> **Selected extract**:
● ● ● ● ●

Getting Started at Theory Underground
"You need to make an onboarding video for people just getting into this stuff."
In the end, it turns out the beginning was a fiction all along.
Every few weeks someone suggests that I make a “how to get started at Theory Underground” kind of video.
Presumably anyone who suggests this spent a few minutes floundering, wondering what to watch. Beyond the free lectures here and there, I’ve had a ton of distinguished guest lecturers and interviewees visit on the channel. Any one of those could have been someone’s entry point—but if you are coming from outside of all of it, then you really are in over your head.
I imagine people feel kind of how I felt when I wanted to get into a band and I realized they had over 20 albums. I was in a Borders Books scanning CDs so I could listen to previews—does anyone remember those days?
At the time, I just wanted something that would make the choice easy. Nowadays the whole internet is about making that choice easy. For any such choice there is a Reddit thread of people arguing why X, Y, or Z album is going to be the right entry-point.
Theory Underground is much worse than a band with too many albums. The average video is longer than an album, and we have over six hundred listed. That’s not even scratching the surface of the behind-the-scenes Members-Only lecture course and seminar content.

● ● ● ● ●

> **Records**:
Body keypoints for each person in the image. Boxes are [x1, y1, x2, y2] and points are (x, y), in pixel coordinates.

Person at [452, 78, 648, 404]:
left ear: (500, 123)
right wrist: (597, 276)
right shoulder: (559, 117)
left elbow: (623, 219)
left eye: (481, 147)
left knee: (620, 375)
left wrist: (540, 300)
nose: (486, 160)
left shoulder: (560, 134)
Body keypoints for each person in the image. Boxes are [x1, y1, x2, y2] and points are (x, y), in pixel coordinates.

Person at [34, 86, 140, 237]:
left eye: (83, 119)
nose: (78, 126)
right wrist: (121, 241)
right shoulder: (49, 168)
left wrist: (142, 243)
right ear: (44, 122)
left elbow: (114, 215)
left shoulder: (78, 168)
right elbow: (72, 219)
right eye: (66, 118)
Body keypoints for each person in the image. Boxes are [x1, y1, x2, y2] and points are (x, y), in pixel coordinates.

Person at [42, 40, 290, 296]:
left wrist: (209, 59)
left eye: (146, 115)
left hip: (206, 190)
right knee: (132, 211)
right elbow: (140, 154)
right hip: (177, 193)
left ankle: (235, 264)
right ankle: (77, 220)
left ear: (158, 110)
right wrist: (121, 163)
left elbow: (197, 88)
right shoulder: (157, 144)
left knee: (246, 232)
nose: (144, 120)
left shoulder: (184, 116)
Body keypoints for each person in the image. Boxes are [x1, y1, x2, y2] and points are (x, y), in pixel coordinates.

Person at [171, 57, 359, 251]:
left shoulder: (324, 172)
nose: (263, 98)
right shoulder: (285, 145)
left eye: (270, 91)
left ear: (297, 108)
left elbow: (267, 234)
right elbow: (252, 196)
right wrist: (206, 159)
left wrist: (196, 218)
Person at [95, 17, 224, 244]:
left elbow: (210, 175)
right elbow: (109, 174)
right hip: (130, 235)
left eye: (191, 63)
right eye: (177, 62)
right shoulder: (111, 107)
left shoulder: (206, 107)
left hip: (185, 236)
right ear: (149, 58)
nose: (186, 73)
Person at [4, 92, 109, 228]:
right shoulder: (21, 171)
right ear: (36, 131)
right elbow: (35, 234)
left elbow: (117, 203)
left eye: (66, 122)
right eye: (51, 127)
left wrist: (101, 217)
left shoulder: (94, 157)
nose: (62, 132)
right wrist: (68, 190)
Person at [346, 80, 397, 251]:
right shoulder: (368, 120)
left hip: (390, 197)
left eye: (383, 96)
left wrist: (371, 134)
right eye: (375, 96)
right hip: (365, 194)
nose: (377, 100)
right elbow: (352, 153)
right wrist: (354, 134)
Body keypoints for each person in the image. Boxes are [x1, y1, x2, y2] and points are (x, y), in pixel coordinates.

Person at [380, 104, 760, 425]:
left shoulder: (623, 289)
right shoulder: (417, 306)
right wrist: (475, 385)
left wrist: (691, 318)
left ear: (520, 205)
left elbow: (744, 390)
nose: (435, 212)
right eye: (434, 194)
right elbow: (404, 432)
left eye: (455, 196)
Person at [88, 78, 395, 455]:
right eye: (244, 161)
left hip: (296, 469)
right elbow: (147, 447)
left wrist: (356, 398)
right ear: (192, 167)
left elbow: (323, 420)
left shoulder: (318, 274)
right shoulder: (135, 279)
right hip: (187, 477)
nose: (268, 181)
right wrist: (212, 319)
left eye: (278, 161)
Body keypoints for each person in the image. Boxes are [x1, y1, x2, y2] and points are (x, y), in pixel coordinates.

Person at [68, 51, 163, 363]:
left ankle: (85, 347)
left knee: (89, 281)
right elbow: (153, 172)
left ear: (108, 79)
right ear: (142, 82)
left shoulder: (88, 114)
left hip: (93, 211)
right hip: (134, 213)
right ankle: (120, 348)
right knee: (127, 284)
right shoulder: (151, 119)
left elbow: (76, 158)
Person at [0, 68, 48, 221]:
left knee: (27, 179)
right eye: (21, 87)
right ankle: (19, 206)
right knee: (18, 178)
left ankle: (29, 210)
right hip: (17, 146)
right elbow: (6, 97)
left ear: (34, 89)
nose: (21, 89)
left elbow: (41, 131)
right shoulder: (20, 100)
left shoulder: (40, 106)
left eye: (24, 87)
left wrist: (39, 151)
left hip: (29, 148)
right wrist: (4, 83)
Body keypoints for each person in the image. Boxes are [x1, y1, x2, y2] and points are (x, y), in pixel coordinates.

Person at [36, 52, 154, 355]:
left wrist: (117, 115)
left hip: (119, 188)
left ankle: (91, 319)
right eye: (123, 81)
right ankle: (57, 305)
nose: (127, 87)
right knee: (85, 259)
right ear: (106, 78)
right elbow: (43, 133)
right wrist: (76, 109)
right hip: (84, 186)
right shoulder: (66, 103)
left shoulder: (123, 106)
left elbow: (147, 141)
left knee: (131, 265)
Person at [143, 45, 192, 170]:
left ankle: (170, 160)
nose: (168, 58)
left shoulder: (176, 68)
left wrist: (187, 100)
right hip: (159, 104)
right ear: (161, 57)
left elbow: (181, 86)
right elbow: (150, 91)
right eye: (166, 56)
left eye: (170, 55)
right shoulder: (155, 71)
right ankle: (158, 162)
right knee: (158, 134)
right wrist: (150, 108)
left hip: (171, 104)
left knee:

● ● ● ● ●

> **Assignment**: Return the full Theory Underground piece above, unchanged and word for word, from its title through its final sentence.

> **Response box**:
Getting Started at Theory Underground
"You need to make an onboarding video for people just getting into this stuff."
In the end, it turns out the beginning was a fiction all along.
Every few weeks someone suggests that I make a “how to get started at Theory Underground” kind of video.
Presumably anyone who suggests this spent a few minutes floundering, wondering what to watch. Beyond the free lectures here and there, I’ve had a ton of distinguished guest lecturers and interviewees visit on the channel. Any one of those could have been someone’s entry point—but if you are coming from outside of all of it, then you really are in over your head.
I imagine people feel kind of how I felt when I wanted to get into a band and I realized they had over 20 albums. I was in a Borders Books scanning CDs so I could listen to previews—does anyone remember those days?
At the time, I just wanted something that would make the choice easy. Nowadays the whole internet is about making that choice easy. For any such choice there is a Reddit thread of people arguing why X, Y, or Z album is going to be the right entry-point.
Theory Underground is much worse than a band with too many albums. The average video is longer than an album, and we have over six hundred listed. That’s not even scratching the surface of the behind-the-scenes Members-Only lecture course and seminar content.